Some sports, boxing for instance as well as tennis and 'track and field' athletics, make individualistic demands on the mind: body fulcrum. Cricket combines communal or team discipline with the bravura of individual prowess with bat and ball. Association football, hockey and lacrosse allow skills in certain areas of play to meld with the ' team effort'. Rowing requires a more or less complete subordination of the individual to the group's concentrated mentality. The conventions that govern the behaviour of spectators and the rules to be followed by players themselves, codified for many sports in the late nineteenth century, build on conventions with ancient roots. Blooded gladiators and jousting knights may be discerned as shadowy presences behind the contemporary boxer in the ring.

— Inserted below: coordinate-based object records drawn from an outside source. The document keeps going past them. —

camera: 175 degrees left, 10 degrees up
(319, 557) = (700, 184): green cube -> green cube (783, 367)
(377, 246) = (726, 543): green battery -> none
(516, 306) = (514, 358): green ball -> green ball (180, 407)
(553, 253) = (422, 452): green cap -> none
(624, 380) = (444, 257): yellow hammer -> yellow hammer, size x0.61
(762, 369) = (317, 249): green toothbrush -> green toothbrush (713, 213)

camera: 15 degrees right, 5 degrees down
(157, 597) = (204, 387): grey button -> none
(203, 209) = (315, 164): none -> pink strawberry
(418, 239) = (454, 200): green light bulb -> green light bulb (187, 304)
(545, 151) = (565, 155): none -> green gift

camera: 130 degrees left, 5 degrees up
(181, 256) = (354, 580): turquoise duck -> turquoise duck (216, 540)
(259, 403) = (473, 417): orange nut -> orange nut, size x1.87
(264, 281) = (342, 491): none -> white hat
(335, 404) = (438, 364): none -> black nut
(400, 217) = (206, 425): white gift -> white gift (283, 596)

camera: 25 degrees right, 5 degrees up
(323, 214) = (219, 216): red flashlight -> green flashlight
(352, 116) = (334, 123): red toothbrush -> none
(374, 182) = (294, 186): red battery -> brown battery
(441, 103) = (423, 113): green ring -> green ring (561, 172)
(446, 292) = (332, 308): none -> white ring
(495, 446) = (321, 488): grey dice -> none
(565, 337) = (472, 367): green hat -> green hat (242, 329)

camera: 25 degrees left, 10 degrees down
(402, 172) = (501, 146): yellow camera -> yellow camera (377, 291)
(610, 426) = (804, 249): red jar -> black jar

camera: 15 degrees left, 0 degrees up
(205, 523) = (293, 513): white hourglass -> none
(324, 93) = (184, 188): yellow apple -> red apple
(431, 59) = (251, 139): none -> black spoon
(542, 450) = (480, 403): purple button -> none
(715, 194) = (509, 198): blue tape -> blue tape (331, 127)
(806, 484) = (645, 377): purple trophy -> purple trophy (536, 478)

Our research programme extends to the contest between bodies and adversarial beasts, as in bull fighting's sacral rituals, the blending synergy between the jockey's mind and the empathetic horse, inanimate nature's rock formations and tidal waves- as they bear down on the climber and sailor, and the Formula 1 contest between human assertion and roaring machine.
Social and cultural considerations make their own contribution to this area of research. How and why, for example, did horse-racing become so favoured a sport among the English from the late seventeenth century onwards. Japanese classical culture has given us two great art forms in the history of the theatre: Noh and Kabuki. Might sumo wrestling be the sporting counterpart to these ritualised explorations of the human psyche? And what makes American football so very American a sport ?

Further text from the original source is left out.